Pemerintah negara bagian di kawasan yang terpengaruh dan sejumlah perusahaan pengeboran adalah sebagian dari kelompok yang menginginkan gugatan hukum terhadap BP berlanjut.

Mengacu pada kasus Teluk Meksiko, Tanoni berpendapat Pemerintah Indonesia seharusnya mendengar seruan YPTB sejak awal, baik melalui surat tertulis maupun pemberitaan di berbagai media dalam dan luar negeri, bukannya mendiamkan masalah ini tanpa ada pertanggungjawaban dan membiarkan rakyat di pesisir NTT menderita berkepanjangan.

"Jangankan menuntut ganti rugi dari PTTEP Australasia dan Pemerintah Federal Australia, menanggulangi dan mencegah penyebaran tumpahan minyak di Laut Timor saja tidak pernah dilakukan oleh Pemerintah Indonesia," katanya menegaskan.

Bahkan, tambah Tanoni, PTTEP Australasia dengan seenaknya menggunakan oknum-oknum dari LPEM-UI dan IPB Bogor untuk melegitimasi pendapat mereka bahwa tumpahan minyak Montara tidak berdampak sama sekali terhadap kehidupan masyarakat di Timor Barat NTT.

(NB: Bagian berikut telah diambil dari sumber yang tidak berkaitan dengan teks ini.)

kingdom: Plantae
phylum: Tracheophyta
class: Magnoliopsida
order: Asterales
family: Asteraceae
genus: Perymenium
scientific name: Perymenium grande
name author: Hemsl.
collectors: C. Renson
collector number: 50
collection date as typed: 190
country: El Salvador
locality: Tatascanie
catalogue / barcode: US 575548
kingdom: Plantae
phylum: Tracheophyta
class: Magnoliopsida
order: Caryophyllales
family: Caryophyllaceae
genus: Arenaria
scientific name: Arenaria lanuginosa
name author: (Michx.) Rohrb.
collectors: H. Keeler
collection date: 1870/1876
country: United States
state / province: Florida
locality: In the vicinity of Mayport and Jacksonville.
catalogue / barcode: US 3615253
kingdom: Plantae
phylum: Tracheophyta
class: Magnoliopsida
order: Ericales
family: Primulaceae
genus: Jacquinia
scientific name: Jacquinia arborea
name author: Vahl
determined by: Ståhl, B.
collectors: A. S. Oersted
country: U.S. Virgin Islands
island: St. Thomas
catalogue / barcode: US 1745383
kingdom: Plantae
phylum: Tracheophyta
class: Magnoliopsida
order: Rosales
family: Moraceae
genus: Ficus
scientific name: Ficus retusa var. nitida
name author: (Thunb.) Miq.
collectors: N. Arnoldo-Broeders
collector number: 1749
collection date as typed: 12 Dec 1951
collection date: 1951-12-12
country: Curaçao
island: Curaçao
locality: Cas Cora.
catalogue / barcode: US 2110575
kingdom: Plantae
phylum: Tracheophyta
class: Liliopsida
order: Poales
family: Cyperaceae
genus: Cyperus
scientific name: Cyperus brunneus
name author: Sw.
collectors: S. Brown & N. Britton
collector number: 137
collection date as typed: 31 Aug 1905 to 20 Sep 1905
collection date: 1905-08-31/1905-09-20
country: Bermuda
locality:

Ia mengungkapkan, operator ladang Montara PTTEP Australasia, Pemerintah Australia, dan Thailand, saat ini sedang menertawakan bangsa Indonesia akibat kelemahan oknum pejabat dari Jakarta yang sangat mudah diadu dengan masyarakat korban guna menutupi petaka tumpahan minyak Montara di Laut Timor.

"Saya bersama YPTB dan jaringan serta aliansinya tidak pernah akan tinggal diam hingga petaka Montara di laut Timor ini diselesaikan dengan benar dan adil, baik itu melalui negosiasi atau pemaksaan melalui pengadilan di Australia maupun pengadilan internasional," demikian Ferdi Tanoni.